Maybe it was a car crash. Perhaps it was a misjudged dive. In some cases, gun violence can be the culprit. However it happened, it doesn’t change what lies ahead: you have a spinal cord injury & your life will never be the same.
The first few weeks are a frenzy of doctors, nurses, IVs, opioids, visits from loved ones, cards, flowers, candies, PAIN, confusion & fear. Fear, that’s the one thing I remember the most distinctly: what am I going to do now? Will I ever have my old life back? The answer, which I didn’t know then, was no. No, you will never have your old life back. I didn’t understand then, that my old life is something that was better off in the past anyway.
After those first few drug-fueled weeks in the ICU, operating rooms and the like the day finally comes: if you’re lucky, you’re transferred to Craig Hospital, or a related acute rehab facility. This is where some excitement starts to come back in to the picture. Finally, I’ll be in a place that understands what I need & will push me to get back to full-strength and hopefully full-health. It’s probably not ubiquitous, but in a lot of cases, new SCIs are immensely hopeful that they will recover fully in their 2-3 month stint at a rehab facility. Despite what doctors tell us about the low odds, we don’t care. A common thought, “But, I’m not like everyone else: I can beat this.” Those first couple of weeks, reality starts to sink in, and you start to realize the true nature of a spinal cord injury. You realize that, even as an incomplete with high function, the road to recovery will be littered with setbacks, obstacles & challenges like you’ve never experienced.

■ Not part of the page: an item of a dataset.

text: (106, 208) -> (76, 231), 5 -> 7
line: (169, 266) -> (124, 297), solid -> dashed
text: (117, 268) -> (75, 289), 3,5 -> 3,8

After a while inpatient, the emotional toll starts to set in. Bladder & bowel function are massive points of frustration. The nostalgia of how easy everyday, menial tasks used to be starts to eat away at you. You start to curse to the heavens, asking why the hell this happened to you? WHY ME? But you push on, no pun intended, with grit and determination, hoping that brighter days are ahead.
Flash forward to the release back into the real world. Everything is a struggle. You fall out of your chair, you can’t reach anything, you have accidents, UTIs, Autonomic Dysreflexia, ER trips, arguments with your family. Life used to be so simple. Now, it’s almost tragic. You do your best to convince yourself that somebody has it worse than you, to maintain some semblance of sanity, hold on to some thread of gratitude.
Don’t get me started on going to public places. Whether it was actually the case, or simply a figment of the imagination, it feels like all eyes are on you. The glances, the stares, the inquisitive looks: they feel like your rolling around in the lime light. But a light that you never wanted. It’s like your some science experiment, an object to be analyzed, discussed, hypothesized, with conclusions drawn quickly. People are always friendly, but to the point where their kindness simply portrays pity. Nothing will be the same.
Months tick by, you start to feel more comfortable in your new situation. Your world & outlook starts to open back up, however slowly. Hanging out with old friends becomes comfortable again. Sure, those insecurities still linger in the back of your mind, but a sense of normalcy begins to return. Maybe at this point, you’ve done some T-Rec, found a nearby gym, joined an adaptive sports team, or perhaps one of the neatest paralysis wellness centers in the country. Regardless, you begin to accept this new life for what it is, not what it used to be.
Obviously, every person has a different path following their injury. People have different access to different resources, different levels & severities of injury, varying support systems. And I know how lucky I am to be in the situation I’m in. However, after being a part of the NeuAbility family for these past 4.5 years, I can say with absolute confidence that if you allow it to, a spinal cord injury can be one of the biggest blessings you could ask for. The community, the perspective, the opportunities, the mental strengthening, the patience, the serenity: there is no greater gift than adversity. As they say, no pressure no diamonds.